Top of Provided data

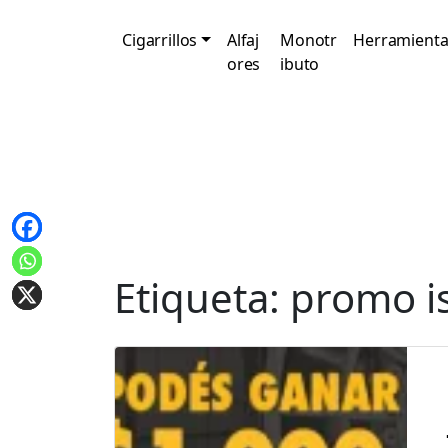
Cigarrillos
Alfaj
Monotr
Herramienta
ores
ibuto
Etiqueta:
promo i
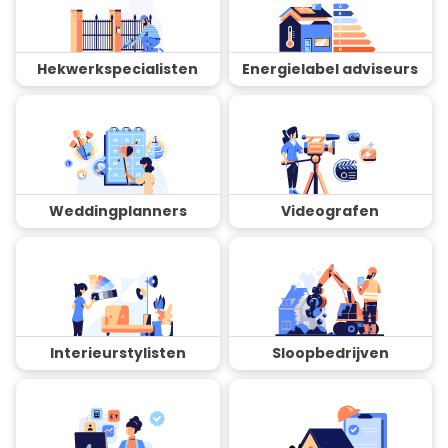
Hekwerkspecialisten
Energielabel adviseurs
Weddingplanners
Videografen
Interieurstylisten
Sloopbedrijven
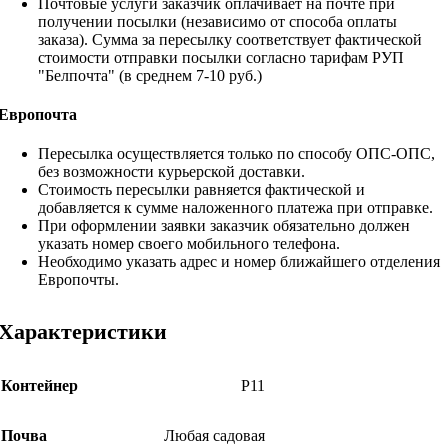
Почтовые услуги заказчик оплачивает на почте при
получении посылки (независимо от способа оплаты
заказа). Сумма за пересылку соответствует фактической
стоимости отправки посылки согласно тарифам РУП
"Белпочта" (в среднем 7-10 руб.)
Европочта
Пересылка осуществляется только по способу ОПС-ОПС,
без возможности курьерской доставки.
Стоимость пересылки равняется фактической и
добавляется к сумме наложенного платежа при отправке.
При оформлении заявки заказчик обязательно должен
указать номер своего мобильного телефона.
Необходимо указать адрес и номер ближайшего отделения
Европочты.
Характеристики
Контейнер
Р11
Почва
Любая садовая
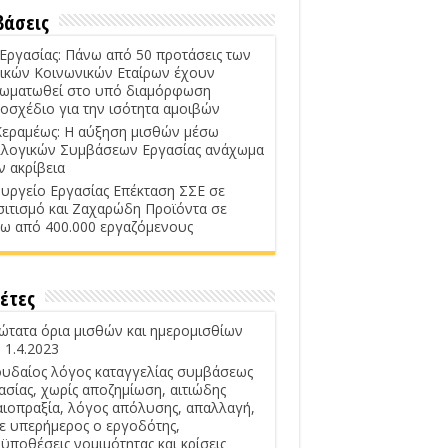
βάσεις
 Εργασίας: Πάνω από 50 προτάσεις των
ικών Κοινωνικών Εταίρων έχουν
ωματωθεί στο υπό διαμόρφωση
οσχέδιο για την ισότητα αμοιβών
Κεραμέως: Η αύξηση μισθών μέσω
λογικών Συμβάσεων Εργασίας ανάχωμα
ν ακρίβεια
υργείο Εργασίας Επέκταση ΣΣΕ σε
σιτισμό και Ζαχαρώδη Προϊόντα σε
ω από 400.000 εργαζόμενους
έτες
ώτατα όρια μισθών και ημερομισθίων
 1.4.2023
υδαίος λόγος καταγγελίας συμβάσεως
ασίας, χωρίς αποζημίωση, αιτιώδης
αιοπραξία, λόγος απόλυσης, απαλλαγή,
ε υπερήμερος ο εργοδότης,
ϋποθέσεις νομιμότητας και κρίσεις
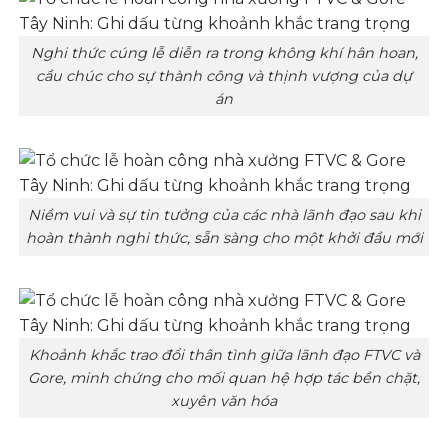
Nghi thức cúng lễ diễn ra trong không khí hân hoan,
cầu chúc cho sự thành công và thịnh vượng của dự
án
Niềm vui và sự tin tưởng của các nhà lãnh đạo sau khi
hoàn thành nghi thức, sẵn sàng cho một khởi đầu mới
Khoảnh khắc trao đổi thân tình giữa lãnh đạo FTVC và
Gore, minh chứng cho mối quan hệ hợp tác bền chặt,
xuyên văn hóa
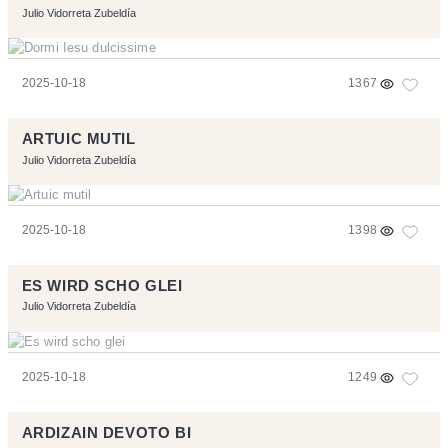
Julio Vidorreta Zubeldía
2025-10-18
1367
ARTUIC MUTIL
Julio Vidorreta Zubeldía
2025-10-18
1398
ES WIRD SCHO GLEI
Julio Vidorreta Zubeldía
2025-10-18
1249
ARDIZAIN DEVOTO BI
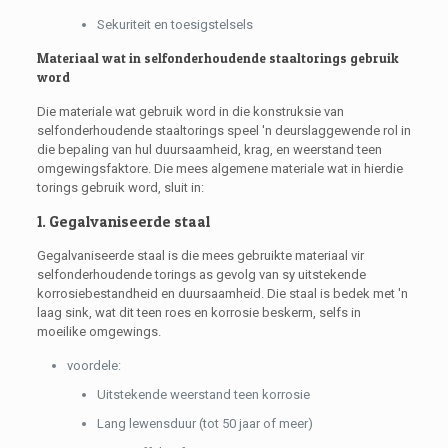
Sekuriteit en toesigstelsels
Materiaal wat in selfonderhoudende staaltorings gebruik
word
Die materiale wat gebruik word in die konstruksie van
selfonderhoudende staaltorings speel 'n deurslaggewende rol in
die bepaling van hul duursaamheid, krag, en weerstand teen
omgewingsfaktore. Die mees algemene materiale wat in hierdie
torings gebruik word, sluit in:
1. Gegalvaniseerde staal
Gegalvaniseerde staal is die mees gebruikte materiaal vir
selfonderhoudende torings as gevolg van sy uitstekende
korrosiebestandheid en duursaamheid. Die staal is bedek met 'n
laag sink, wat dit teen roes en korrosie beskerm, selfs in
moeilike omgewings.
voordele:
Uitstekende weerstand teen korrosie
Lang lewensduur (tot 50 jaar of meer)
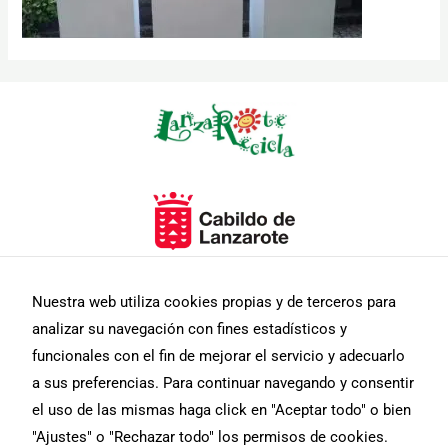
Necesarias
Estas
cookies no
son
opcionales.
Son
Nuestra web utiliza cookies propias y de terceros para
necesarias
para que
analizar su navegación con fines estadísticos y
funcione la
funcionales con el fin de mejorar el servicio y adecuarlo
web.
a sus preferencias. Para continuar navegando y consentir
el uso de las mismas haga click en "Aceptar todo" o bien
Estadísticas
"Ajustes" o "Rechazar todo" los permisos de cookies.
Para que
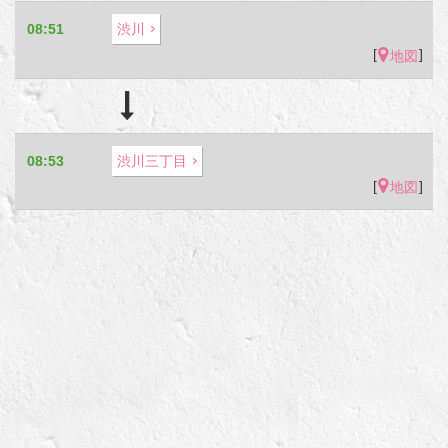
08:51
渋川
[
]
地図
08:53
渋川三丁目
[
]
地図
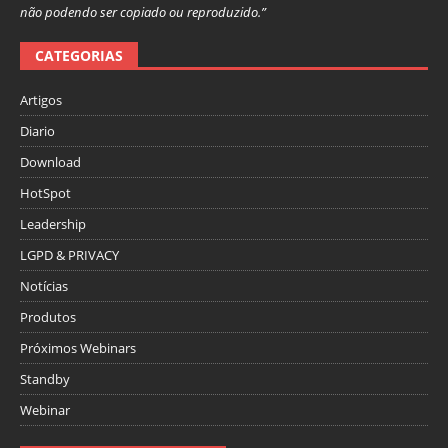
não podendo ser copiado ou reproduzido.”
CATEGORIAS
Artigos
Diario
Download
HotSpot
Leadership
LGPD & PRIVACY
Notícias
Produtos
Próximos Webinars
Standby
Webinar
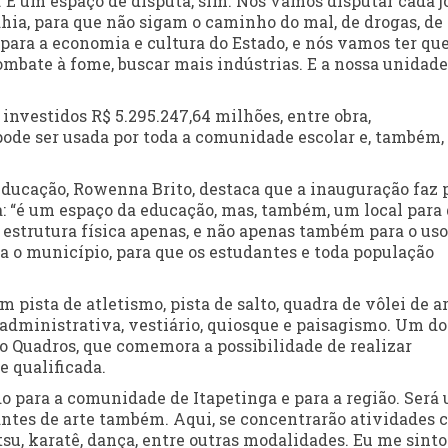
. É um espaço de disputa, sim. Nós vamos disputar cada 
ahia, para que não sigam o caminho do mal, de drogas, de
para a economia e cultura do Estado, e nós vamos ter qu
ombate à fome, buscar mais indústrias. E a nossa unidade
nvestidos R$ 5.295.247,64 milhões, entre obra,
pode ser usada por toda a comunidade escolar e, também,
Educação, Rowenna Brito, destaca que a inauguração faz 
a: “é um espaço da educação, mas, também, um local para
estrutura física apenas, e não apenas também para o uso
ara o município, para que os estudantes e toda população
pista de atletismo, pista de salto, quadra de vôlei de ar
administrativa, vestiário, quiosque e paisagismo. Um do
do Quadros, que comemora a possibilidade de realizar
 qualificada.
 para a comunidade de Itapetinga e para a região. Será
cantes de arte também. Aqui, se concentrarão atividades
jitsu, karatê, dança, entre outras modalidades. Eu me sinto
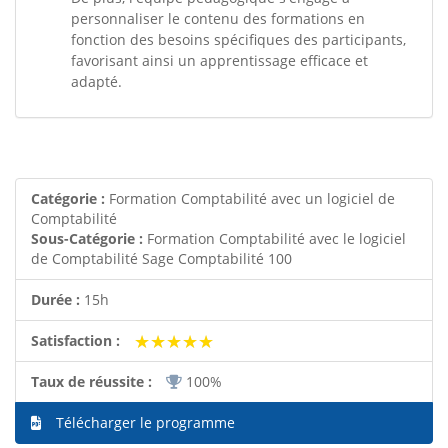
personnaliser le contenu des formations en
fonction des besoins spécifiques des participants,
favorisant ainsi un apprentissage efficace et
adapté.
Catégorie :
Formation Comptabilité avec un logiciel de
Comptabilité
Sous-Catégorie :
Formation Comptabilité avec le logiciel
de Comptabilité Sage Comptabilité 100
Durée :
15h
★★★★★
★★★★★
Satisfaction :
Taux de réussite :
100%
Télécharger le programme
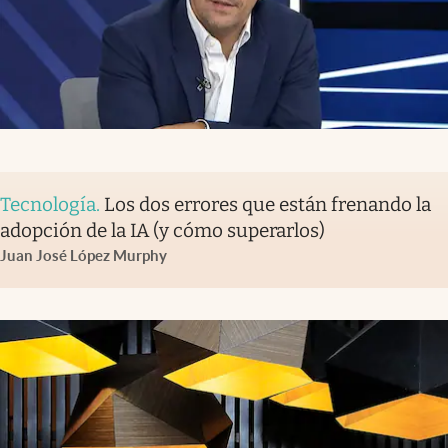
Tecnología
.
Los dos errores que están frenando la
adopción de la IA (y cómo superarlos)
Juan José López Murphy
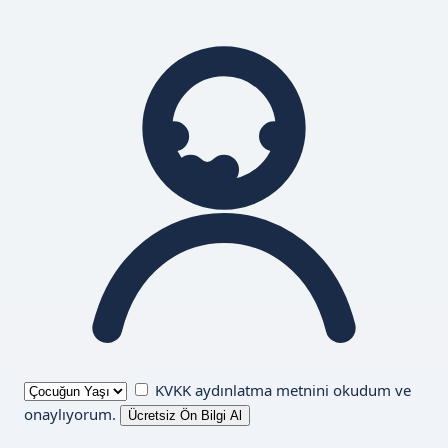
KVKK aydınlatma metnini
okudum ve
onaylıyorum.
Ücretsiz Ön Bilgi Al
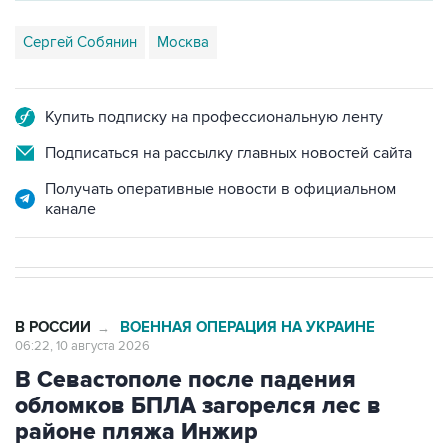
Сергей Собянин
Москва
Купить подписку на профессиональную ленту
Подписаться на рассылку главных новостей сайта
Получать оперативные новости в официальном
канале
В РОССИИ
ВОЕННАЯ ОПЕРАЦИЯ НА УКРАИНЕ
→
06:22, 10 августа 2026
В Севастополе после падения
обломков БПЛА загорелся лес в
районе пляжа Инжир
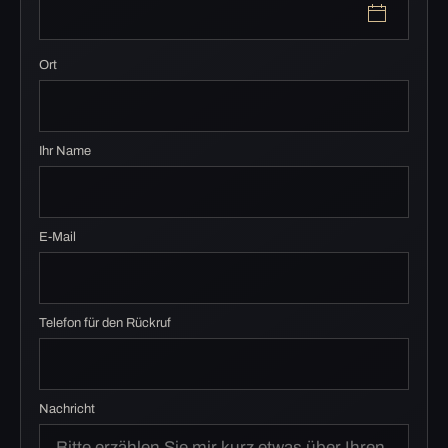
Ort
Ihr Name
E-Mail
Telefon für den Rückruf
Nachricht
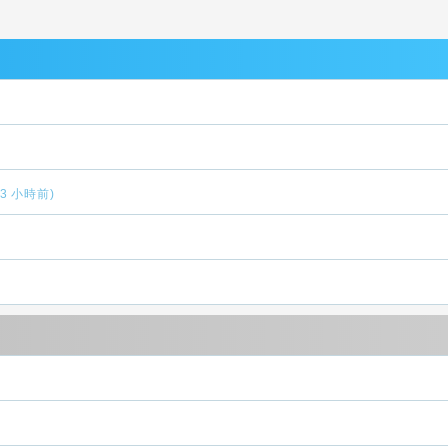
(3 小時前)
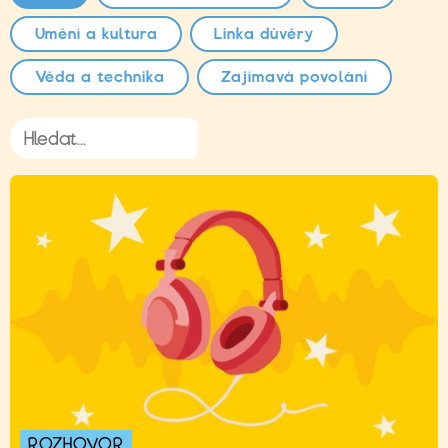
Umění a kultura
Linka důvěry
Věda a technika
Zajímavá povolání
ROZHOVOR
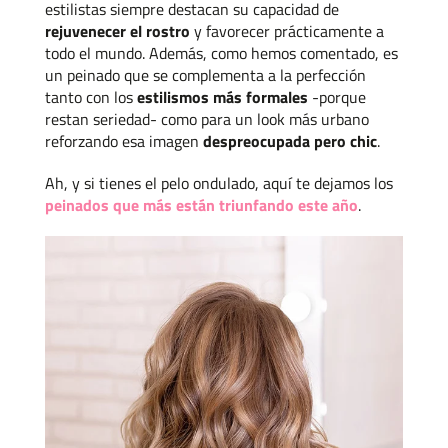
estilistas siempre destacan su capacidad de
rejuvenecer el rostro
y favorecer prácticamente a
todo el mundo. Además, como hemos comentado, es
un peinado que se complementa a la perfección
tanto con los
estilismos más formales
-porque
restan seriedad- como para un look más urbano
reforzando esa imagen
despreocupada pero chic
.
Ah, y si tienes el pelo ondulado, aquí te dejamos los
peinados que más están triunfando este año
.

Bottom of Provided data

_Exercise goal_
Could you update the part that opens with the line containing "Sekuriteit en toesigstelsels" and closes with the line containing "Lang lewensduur (tot 50 jaar of meer)" by putting "vrystaande" wherever "selfonderhoudende" appears, changing nothing else and returning only those lines?

_Output below_
Sekuriteit en toesigstelsels
Materiaal wat in vrystaande staaltorings gebruik
word
Die materiale wat gebruik word in die konstruksie van
vrystaande staaltorings speel 'n deurslaggewende rol in
die bepaling van hul duursaamheid, krag, en weerstand teen
omgewingsfaktore. Die mees algemene materiale wat in hierdie
torings gebruik word, sluit in:
1. Gegalvaniseerde staal
Gegalvaniseerde staal is die mees gebruikte materiaal vir
vrystaande torings as gevolg van sy uitstekende
korrosiebestandheid en duursaamheid. Die staal is bedek met 'n
laag sink, wat dit teen roes en korrosie beskerm, selfs in
moeilike omgewings.
voordele:
Uitstekende weerstand teen korrosie
Lang lewensduur (tot 50 jaar of meer)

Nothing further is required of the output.